Sadly, this word completely encapsulated who my friend was to some people. They didn’t see Dan as a kindhearted, honest and brilliant son, brother, friend and student. They just saw an addict.

Dan’s ordeal is very analogous to the internal conflict numerous people face. Using substances provided Dan a platform to escape — from his own demons and from the society which rendered him nothing more than an outcast. In retrospect, I can see that the way people perceived him as a stereotypical substance abuser only exacerbated his dependency on drugs, and the more he fell into that trap the more people saw him as a social pariah, synthesizing a vicious cycle. This kind of thoughtless discourse on addiction, which only serves to degrade people as opposed to help them, is what we all need to reconsider altering.

Perhaps one of the most detrimental facets of modernity stems from our increasing lack of genuine human interactions. As a society, we have sacrificed real connections for the convenient world of social media. Yet, it is this same cheap simulation of social interactions that has contributed toward an atmosphere where people would rather use labels to pigeonhole others to avoid determining what social difficulties they’re going through.

The prevalent discourse today on addiction inculcates us to only highlight how someone is addicted but fails to give us a medium for compassion. Thus, people battling addiction are not perceived of as ill but are scolded to stop. One simply wouldn’t tell a loved one to stop having a cold, yet the contemporary beliefs on fighting addiction would have us echo this absurdity.

In the United Nations Office on Drugs and Crime’s annual report, it was revealed that the number of people who use drugs and those with drug use problems have increased from 208 million and 26 million in 2006 to 247 million and 29.5 million in 2014 globally. Additionally, in the same report it was found that the use of opiates have been increasing, and unsurprisingly the number of heroin related deaths in the past 10 years have similarly been increasing.

These disconcerting metrics coupled along with the fact that the world has become significantly more dependent on social technologies to take place of genuine human contact shows critical insinuations about our society. Our lack of human interaction is a catalyst of addiction, and we cannot solve our problems by continuing to push away those who need our attention the most.
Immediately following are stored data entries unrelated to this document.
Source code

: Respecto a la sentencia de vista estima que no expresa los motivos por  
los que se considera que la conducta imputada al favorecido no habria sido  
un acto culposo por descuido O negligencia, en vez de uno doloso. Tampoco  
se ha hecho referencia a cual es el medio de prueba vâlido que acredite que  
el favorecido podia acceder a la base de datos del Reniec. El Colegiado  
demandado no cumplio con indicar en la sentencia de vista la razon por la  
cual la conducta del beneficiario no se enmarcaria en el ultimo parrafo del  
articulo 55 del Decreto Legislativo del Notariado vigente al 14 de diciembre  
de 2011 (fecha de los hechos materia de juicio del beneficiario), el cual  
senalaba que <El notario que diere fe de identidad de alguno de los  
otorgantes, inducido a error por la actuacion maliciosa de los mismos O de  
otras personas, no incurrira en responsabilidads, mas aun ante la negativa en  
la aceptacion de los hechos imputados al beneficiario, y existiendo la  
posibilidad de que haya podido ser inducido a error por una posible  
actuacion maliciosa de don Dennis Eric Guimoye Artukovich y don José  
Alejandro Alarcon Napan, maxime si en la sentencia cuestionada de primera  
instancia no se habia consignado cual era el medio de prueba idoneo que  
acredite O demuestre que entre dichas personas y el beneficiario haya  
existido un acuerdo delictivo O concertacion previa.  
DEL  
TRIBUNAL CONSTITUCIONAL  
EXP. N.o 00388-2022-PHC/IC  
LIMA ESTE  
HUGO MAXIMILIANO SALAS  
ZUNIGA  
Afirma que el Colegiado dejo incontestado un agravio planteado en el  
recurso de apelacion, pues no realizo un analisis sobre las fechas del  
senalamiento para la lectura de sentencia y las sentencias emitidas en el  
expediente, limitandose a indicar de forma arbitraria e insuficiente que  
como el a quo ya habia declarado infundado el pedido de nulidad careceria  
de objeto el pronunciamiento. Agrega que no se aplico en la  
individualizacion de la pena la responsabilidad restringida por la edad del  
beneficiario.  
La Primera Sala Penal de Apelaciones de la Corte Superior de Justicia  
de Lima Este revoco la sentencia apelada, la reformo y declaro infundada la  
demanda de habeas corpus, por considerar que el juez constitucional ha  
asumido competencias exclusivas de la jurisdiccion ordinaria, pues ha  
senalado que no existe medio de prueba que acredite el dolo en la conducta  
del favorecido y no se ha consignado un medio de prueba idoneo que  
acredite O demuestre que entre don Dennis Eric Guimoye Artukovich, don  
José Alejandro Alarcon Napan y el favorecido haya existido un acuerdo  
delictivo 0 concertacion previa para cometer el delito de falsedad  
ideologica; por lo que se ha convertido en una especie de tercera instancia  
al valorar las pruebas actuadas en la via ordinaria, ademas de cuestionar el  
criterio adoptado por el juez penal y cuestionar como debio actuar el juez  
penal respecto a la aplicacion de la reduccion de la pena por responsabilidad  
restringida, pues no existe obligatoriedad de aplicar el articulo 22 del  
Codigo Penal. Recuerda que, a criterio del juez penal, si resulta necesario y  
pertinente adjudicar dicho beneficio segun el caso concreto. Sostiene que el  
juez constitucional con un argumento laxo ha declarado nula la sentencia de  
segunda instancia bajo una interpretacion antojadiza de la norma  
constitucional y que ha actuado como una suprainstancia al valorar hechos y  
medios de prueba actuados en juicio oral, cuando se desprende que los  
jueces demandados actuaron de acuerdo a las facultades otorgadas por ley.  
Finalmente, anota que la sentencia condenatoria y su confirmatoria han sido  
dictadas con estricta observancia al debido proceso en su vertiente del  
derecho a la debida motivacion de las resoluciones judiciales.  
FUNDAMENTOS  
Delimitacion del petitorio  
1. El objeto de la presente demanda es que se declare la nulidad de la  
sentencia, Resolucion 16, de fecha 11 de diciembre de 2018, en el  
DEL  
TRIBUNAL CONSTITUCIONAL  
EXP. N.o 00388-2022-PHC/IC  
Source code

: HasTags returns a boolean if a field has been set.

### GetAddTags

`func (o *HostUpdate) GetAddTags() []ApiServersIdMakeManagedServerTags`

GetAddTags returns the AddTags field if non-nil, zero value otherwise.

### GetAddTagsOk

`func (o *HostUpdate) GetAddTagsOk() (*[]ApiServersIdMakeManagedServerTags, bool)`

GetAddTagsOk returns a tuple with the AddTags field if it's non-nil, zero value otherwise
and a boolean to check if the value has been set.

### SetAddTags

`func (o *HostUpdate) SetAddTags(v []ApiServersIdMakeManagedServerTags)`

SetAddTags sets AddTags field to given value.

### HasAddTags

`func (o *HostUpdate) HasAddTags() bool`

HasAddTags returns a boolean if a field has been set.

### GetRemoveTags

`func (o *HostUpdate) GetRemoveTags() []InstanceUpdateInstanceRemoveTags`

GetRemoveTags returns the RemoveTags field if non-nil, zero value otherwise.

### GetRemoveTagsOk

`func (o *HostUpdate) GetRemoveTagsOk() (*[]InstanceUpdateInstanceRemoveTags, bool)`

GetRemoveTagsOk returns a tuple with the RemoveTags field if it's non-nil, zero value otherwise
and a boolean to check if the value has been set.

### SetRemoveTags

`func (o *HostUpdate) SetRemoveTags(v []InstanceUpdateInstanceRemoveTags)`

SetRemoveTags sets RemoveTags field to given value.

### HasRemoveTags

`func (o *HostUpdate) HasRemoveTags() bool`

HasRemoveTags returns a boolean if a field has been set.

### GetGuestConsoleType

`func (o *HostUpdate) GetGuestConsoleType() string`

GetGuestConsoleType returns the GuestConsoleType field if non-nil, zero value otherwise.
It’s no secret that the city of Binghamton, like the rest of the country, is facing a major drug epidemic, which was only intensified by our country’s faulty war on drugs. The city has recently been flooded with heroin, and the lack of a response from former Broome County Executive Debbie Preston has been pitiful. Instead of offering solutions and investing in rehabilitation, Preston’s camp only offered excuses and claiming it was not financially viable to open long-term treatment centers.

Most Binghamton University students could never fathom a student overdosing, but it has happened. As students, we tend to gravitate toward the ill-conceived notion that BU and the city of Binghamton are two separate spheres, and that the local community’s problems are peripheral, therefore they cannot affect us. Dan’s death proves otherwise.

If we, as students, take the time to realize that we can enhance our own environment, it won’t just be people walled off in academia who benefit. Subsequently, as a society we need to re-evaluate how we maintain our social relationships with one another. The absence of human interaction has in turn made us more self-centered and has presented us with the falsehood of control and the illusion that we have time. The mistake I made the last time I saw my friend was believing that I would see him again, and that we would have the time then to talk about what he had been through and how he was doing.

I didn’t make time when I should have. In life, our time is finite and control is limited, but if someone battling addiction engages with you, don’t take their presence for granted. Connect with them.

Hooman Ibrahim is a senior majoring in business administration.